From the listing below, extract every line containing "선택하여".

* _MATERIAL FOR THIS TASK_:
------------------------------------

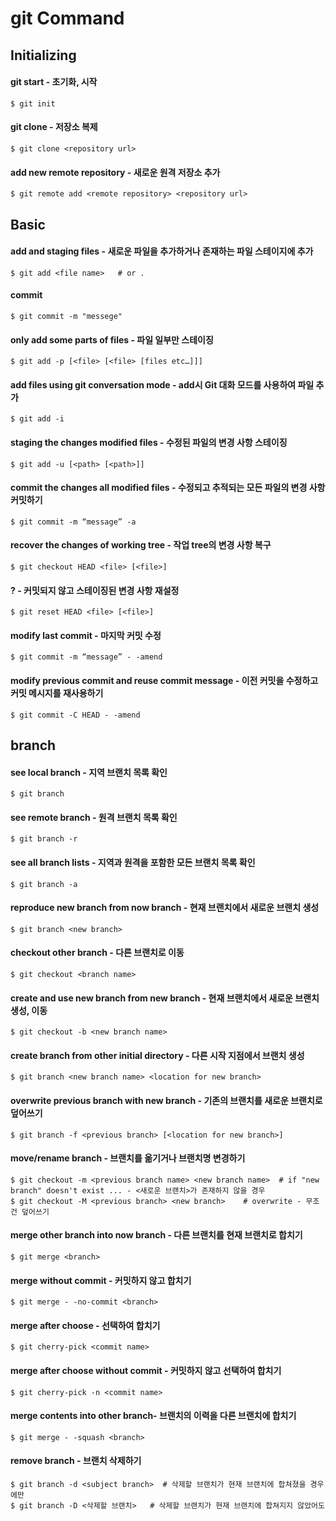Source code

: # git Command

## Initializing
#### git start - 초기화, 시작
    $ git init

#### git clone - 저장소 복제
    $ git clone <repository url>
    
#### add new remote repository - 새로운 원격 저장소 추가
    $ git remote add <remote repository> <repository url>

## Basic
#### add and staging files  - 새로운 파일을 추가하거나 존재하는 파일 스테이지에 추가
    $ git add <file name>   # or .
#### commit 
    $ git commit -m "messege"
#### only add some parts of files - 파일 일부만 스테이징
    $ git add -p [<file> [<file> [files etc…]]]
#### add files using git conversation mode - add시 Git 대화 모드를 사용하여 파일 추가
    $ git add -i
#### staging the changes modified files - 수정된 파일의 변경 사항 스테이징
    $ git add -u [<path> [<path>]]
#### commit the changes all modified files - 수정되고 추적되는 모든 파일의 변경 사항 커밋하기
    $ git commit -m “message” -a
#### recover the changes of working tree - 작업 tree의 변경 사항 복구
    $ git checkout HEAD <file> [<file>]
#### ? - 커밋되지 않고 스테이징된 변경 사항 재설정
    $ git reset HEAD <file> [<file>]
#### modify last commit - 마지막 커밋 수정
    $ git commit -m “message” - -amend
#### modify previous commit and reuse commit message - 이전 커밋을 수정하고 커밋 메시지를 재사용하기
    $ git commit -C HEAD - -amend

## branch
#### see local branch - 지역 브랜치 목록 확인
    $ git branch
#### see remote branch - 원격 브랜치 목록 확인
    $ git branch -r
#### see all branch lists - 지역과 원격을 포함한 모든 브랜치 목록 확인
    $ git branch -a
#### reproduce new branch from now branch - 현재 브랜치에서 새로운 브랜치 생성
    $ git branch <new branch>
#### checkout other branch - 다른 브랜치로 이동
    $ git checkout <branch name>
#### create and use new branch from new branch - 현재 브랜치에서 새로운 브랜치 생성, 이동
    $ git checkout -b <new branch name>
#### create branch from other initial directory - 다른 시작 지점에서 브랜치 생성
    $ git branch <new branch name> <location for new branch>
#### overwrite previous branch with new branch - 기존의 브랜치를 새로운 브랜치로 덮어쓰기
    $ git branch -f <previous branch> [<location for new branch>]
#### move/rename branch - 브랜치를 옮기거나 브랜치명 변경하기
    $ git checkout -m <previous branch name> <new branch name>  # if "new branch" doesn't exist ... - <새로운 브랜치>가 존재하지 않을 경우
    $ git checkout -M <previous branch> <new branch>    # overwrite - 무조건 덮어쓰기

#### merge other branch into now branch - 다른 브랜치를 현재 브랜치로 합치기
    $ git merge <branch>
#### merge without commit - 커밋하지 않고 합치기
    $ git merge - -no-commit <branch>
#### merge after choose - 선택하여 합치기
    $ git cherry-pick <commit name>
#### merge after choose without commit - 커밋하지 않고 선택하여 합치기
    $ git cherry-pick -n <commit name>
#### merge contents into other branch- 브랜치의 이력을 다른 브랜치에 합치기
    $ git merge - -squash <branch>
#### remove branch - 브랜치 삭제하기
    $ git branch -d <subject branch>  # 삭제할 브랜치가 현재 브랜치에 합쳐졌을 경우에만
    $ git branch -D <삭제할 브랜치>   # 삭제할 브랜치가 현재 브랜치에 합쳐지지 않았어도


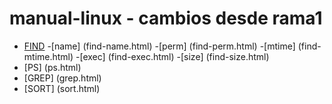 # manual-linux - cambios desde rama1
-	[FIND](find.html)
    -[name] (find-name.html)
    -[perm] (find-perm.html)
    -[mtime] (find-mtime.html)
    -[exec] (find-exec.html)
    -[size] (find-size.html)
-	[PS] (ps.html)
-	[GREP] (grep.html)
-	[SORT] (sort.html)


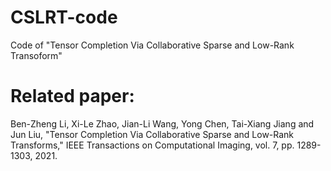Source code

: # CSLRT-code
Code of "Tensor Completion Via Collaborative Sparse and Low-Rank Transoform"

# Related paper:
Ben-Zheng Li, Xi-Le Zhao, Jian-Li Wang, Yong Chen, Tai-Xiang Jiang and Jun Liu, "Tensor Completion Via Collaborative Sparse and Low-Rank Transforms," IEEE Transactions on Computational Imaging, vol. 7, pp. 1289-1303, 2021.
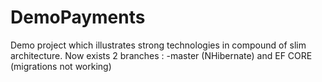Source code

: # DemoPayments
Demo project which illustrates strong technologies in compound of slim architecture.
Now exists 2 branches : -master (NHibernate) and EF CORE (migrations not working)
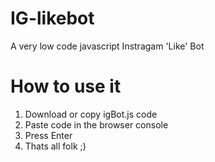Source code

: # IG-likebot
A very low code javascript Instragam 'Like' Bot

# How to use it
<ol>
    <li> Download or copy igBot.js code </li>
    <li> Paste code in the browser console </li>
    <li> Press Enter </li>
    <li> Thats all folk ;) </li>
</ol>

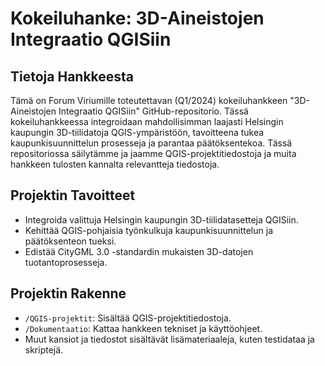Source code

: # Kokeiluhanke: 3D-Aineistojen Integraatio QGISiin

## Tietoja Hankkeesta
Tämä on Forum Viriumille toteutettavan (Q1/2024) kokeiluhankkeen "3D-Aineistojen Integraatio QGISiin" GitHub-repositorio. Tässä kokeiluhankkeessa integroidaan mahdollisimman laajasti Helsingin kaupungin 3D-tiilidatoja QGIS-ympäristöön, tavoitteena tukea kaupunkisuunnittelun prosesseja ja parantaa päätöksentekoa. Tässä repositoriossa säilytämme ja jaamme QGIS-projektitiedostoja ja muita hankkeen tulosten kannalta relevantteja tiedostoja.

## Projektin Tavoitteet
- Integroida valittuja Helsingin kaupungin 3D-tiilidatasetteja QGISiin.
- Kehittää QGIS-pohjaisia työnkulkuja kaupunkisuunnittelun ja päätöksenteon tueksi.
- Edistää CityGML 3.0 -standardin mukaisten 3D-datojen tuotantoprosesseja.

## Projektin Rakenne
- `/QGIS-projektit`: Sisältää QGIS-projektitiedostoja.
- `/Dokumentaatio`: Kattaa hankkeen tekniset ja käyttöohjeet.
- Muut kansiot ja tiedostot sisältävät lisämateriaaleja, kuten testidataa ja skriptejä.

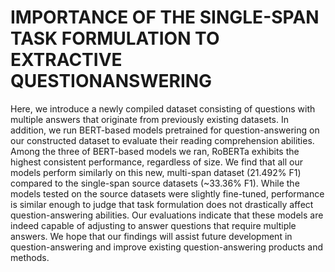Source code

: # IMPORTANCE OF THE SINGLE-SPAN TASK FORMULATION TO EXTRACTIVE QUESTIONANSWERING

Here, we introduce a newly compiled dataset consisting of questions with multiple
answers that originate from previously existing datasets. In addition, we run BERT-based models pretrained
for question-answering on our constructed dataset to evaluate their reading comprehension
abilities. Among the three of BERT-based models we ran, RoBERTa exhibits the highest consistent
performance, regardless of size. We find that all our models perform similarly on this new, multi-span
dataset (21.492% F1) compared to the single-span source datasets (~33.36% F1). While the models tested
on the source datasets were slightly fine-tuned, performance is similar enough to judge that task
formulation does not drastically affect question-answering abilities. Our evaluations indicate that these
models are indeed capable of adjusting to answer questions that require multiple answers. We hope that
our findings will assist future development in question-answering and improve existing question-answering
products and methods.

------------------------------------

* _EXERCISE SOLUTION_:
#### merge after choose - 선택하여 합치기
#### merge after choose without commit - 커밋하지 않고 선택하여 합치기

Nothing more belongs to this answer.